The contents of this news release has been approved by Alan J. Morris CPG who serves as the project geologist and Qualified Person on the Dixie Valley Project.
Financing
In addition, the Company is also announcing that it intends to complete a private placement for gross proceeds of up to $1,650,000, with a minimum gross proceeds of to $1,100,000 (the "Financing"), which is expected to consist of units (maximum of 30 million units, minimum of 20 million units) with each unit comprised of one common share and one common share purchase warrant at a price of $0.055 per unit, or such other price per unit determined by management in compliance with Exchange pricing regulations. Each share purchase warrant will be exercisable to acquire one common share of the Company at a price of $0.055 per share for a period of twenty-four months following the closing of the Financing. All securities issued pursuant to the Financing will be subject to a hold period as required under applicable securities legislation.
Net proceeds from the Financing will be used for the exploration of the Humboldt Salt Marsh Project and general working capital. Closing of the Financing remains subject to Exchange approval. The Company does not expect to provide any offering materials to subscribers in connection with the Financing. For more information concerning the Company, please refer to the Company's profile on the SEDAR website at www.sedar.com. As at the date hereof, there is no material fact or material change in respect of the Company that has not been generally disclosed.
In certain instances and subject to Exchange approval, the Company may pay finder's fees to eligible persons ("Finders") on the Financing and in regards to the Option Agreement with Nevada Energy Metals, consisting of cash and or common shares.
About Wildcat Exploration Ltd: www.wildcat.ca
Wildcat Exploration Ltd. is an exploration stage company.

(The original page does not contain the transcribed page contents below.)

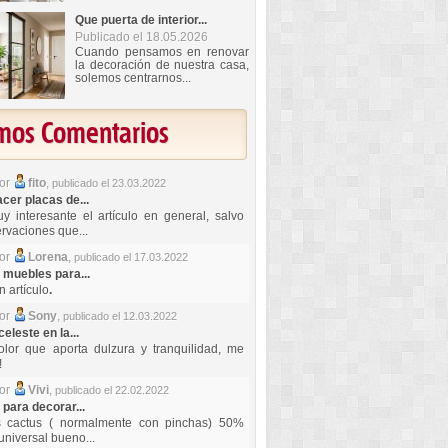
Que puerta de interior...
Publicado el 18.05.2026
Cuando pensamos en renovar
la decoración de nuestra casa,
solemos centrarnos...
imos Comentarios
por
fito
,
publicado el 23.03.2022
er placas de...
y interesante el artículo en general, salvo
rvaciones que...
por
Lorena
,
publicado el 17.03.2022
 muebles para...
 artículo
.
por
Sony
,
publicado el 12.03.2022
celeste en la...
lor que aporta dulzura y tranquilidad, me
!
por
Vivi
,
publicado el 22.02.2022
 para decorar...
s cactus ( normalmente con pinchas) 50%
universal bueno...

The Company is engaged in the acquisition and exploration of resource properties. The Company currently holds interests in resource properties in the province of Manitoba.
On Behalf of the Board of Directors
Harry Barr
Chairman & CEO
Neither the TSX Venture Exchange nor its Regulation Services Provider (as that term is defined in the policies of the TSX Venture
Disclaimer for Forward-Looking Information: This news release may contain forward-looking statements which include, but are not limited to, comments that involve future events and conditions such as Exchange approval of the Option Agreement and the Financing and the Company's ability to exercise the Option or close the Financing, which are subject to various risks and uncertainties. Except for statements of historical facts, comments that address resource potential, upcoming work programs, geological interpretations, receipt and security of mineral property titles, availability of funds, and others are forward-looking. Forward-looking statements are not guarantees of future performance and actual results may vary materially from those statements. Availability of financing, and general business conditions are all factors that could cause actual results to vary materially from forward-looking statements.